Questi tornei sono sempre più frequenti, con la Corea del Sud Paese trainante di un movimento di giovanotti che, magari sacrificando la scuola pur di affinare le loro abilità nel battere gli avversari virtuali, sono diventati fior di professionisti: i cinesi del team Newbee, vincitori di The International, si sono messi in tasca 5 milioni di dollari, uno a testa. A Seul c’è addirittura un canale televisivo dedicato e l’ultima manifestazione svoltasi dentro a uno stadio esaurito da 40 mila posti ha fatto registrare un primato di 8,5 milioni di contatti contemporanei in streaming in tutto il pianeta. E Amazon ha da poco acquisito per quasi un miliardo di dollari la piattaforma Twich, una sorta di YouTube dedicato agli e-sport. Cifre che avviliscono sport come l’hockey della Nhl e iniziano a intrigare gli sponsor. Coca-Cola e American Express, per esempio, si sono già buttate su quella che ritengono sia una potenziale e inaspettata nuova sorgente di clienti.

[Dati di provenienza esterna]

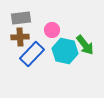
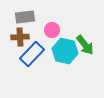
gray rectangle: moved 4 px right, 1 px up
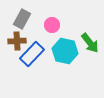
gray rectangle: moved 3 px left, 2 px down; rotated 54 degrees counterclockwise
pink circle: moved 5 px up
brown cross: moved 3 px left, 4 px down
green arrow: moved 5 px right, 2 px up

Ormai questa disciplina viene definita e-sport e le varie leghe che si stanno formando hanno nomi simili a quelle dei grandi sport Usa, come Major League Gaming o Electronic Sports League, che invitano a iscriverti nel loro sito per catapultarti istantaneamente nel mondo dei giocatori professionisti. Perché il fenomeno si sta espandendo con la rapidità con cui devi saper azionare i comandi di un videogame. È una mania contagiosa che segue le regole di qualsiasi altro business: più persone comprano videogame e si dimostrano interessate a queste olimpiadi virtuali, più soldi vengono investiti, più ragazzi sono disposti a tutto pur di afferrare al volo questa redditizia opportunità.

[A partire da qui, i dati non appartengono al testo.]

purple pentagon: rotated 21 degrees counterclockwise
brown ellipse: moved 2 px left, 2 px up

Per intendersi, uno come Peter Dager quest’anno metterà in tasca centinaia di migliaia di dollari (200 mila solo per questo torneo, in cui è arrivato terzo), girando il mondo per i tornei e allenandosi nella sua stanzetta di Fort Wayne, Indiana, dove abita con i genitori. L’attrezzatura non è un investimento da poco: un computer da pro gamer costa diverse migliaia di dollari tra processori, schede, monitor e connessioni al Web ad altissime prestazioni. Ma soprattutto servono lunghi ed estenuanti allenamenti. Perché come i colleghi più famosi di basket o football, il videogiocatore a tempo pieno è costretto a trascorrere decine di ore alla settimana davanti allo schermo. Non esattamente una tortura, ma Dager confessa: «La notte sogno spesso quei personaggi e penso di essere diventato uno di loro». E alcuni dei suoi post cinguettati su Twitter sembrano quelli lamentosi di un qualunque calciatore: «Se penso a tutti i soldi che devo pagare al fisco, mi sento male», oppure «che motivazione avrò alla prossima competizione se gli organizzatori non ci hanno ancora pagato il premio di quella precedente?». E poi c’è la frase emblematica con cui si è sfogato con il New York Times: «Io e altri compagni abbiamo sacrificato tutto: per poter giocare di più, ho mollato gli amici e la scuola».
L’idea sempre più diffusa di paragonare l’e-sport a quello vero praticato su parquet e campi in erba ha spinto Espn2, uno dei canali interamente dedicati allo sport, a trasmettere a luglio un servizio sul torneo di Dota 2. Un’iniziativa che ha provocato in rete una specie di rivolta popolare, con un’ondata di insulti e giudizi negativi. Ma uno dei responsabili di Esl non si è scomposto: «Se non volete chiamare atleti i nostri giocatori non ha importanza. Nessuno può negare la realtà: il nostro è un movimento in crescita esponenziale».